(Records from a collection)

**********

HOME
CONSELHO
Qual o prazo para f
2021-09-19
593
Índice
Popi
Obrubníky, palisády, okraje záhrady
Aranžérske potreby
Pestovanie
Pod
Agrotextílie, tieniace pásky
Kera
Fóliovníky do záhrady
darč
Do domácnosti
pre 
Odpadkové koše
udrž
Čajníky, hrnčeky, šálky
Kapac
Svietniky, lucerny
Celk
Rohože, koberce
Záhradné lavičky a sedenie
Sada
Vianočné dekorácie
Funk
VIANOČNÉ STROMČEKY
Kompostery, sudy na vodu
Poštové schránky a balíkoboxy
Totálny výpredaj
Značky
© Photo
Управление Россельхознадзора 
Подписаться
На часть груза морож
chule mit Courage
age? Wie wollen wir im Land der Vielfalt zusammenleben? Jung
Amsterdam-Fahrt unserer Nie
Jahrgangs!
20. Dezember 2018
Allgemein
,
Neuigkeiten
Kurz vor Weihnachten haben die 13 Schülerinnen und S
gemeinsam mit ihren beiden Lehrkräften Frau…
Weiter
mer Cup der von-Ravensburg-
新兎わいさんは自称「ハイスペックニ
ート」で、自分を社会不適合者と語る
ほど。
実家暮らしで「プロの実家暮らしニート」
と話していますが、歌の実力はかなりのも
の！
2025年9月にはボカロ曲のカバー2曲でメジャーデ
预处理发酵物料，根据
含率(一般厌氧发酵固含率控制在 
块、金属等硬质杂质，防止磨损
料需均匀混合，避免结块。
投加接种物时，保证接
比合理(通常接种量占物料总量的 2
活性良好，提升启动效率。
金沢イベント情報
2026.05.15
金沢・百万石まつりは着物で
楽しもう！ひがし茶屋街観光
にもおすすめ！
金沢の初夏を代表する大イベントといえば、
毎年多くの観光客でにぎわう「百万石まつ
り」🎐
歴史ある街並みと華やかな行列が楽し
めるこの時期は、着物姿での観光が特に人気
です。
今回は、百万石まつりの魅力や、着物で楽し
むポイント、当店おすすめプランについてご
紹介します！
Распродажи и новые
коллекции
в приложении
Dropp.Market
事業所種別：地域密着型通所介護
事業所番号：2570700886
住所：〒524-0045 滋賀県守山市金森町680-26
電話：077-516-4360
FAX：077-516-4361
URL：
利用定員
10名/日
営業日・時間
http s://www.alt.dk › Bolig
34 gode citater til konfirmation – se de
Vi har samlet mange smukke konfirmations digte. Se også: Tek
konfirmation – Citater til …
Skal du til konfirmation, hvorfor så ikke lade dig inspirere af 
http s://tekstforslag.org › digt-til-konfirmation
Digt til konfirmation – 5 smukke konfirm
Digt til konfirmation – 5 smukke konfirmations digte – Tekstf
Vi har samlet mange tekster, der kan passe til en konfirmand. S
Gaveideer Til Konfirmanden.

**********

**Problem description:** Copy out, word for word, the part of the entries above that begins at the line with "事業所番号：2570700886" and ends at the line with "Digt til konfirmation – 5 smukke konfirmations", including both.

**Written solution:**
事業所番号：2570700886
住所：〒524-0045 滋賀県守山市金森町680-26
電話：077-516-4360
FAX：077-516-4361
URL：
利用定員
10名/日
営業日・時間
http s://www.alt.dk › Bolig
34 gode citater til konfirmation – se de
Vi har samlet mange smukke konfirmations digte. Se også: Tek
konfirmation – Citater til …
Skal du til konfirmation, hvorfor så ikke lade dig inspirere af 
http s://tekstforslag.org › digt-til-konfirmation
Digt til konfirmation – 5 smukke konfirm
Digt til konfirmation – 5 smukke konfirmations digte – Tekstf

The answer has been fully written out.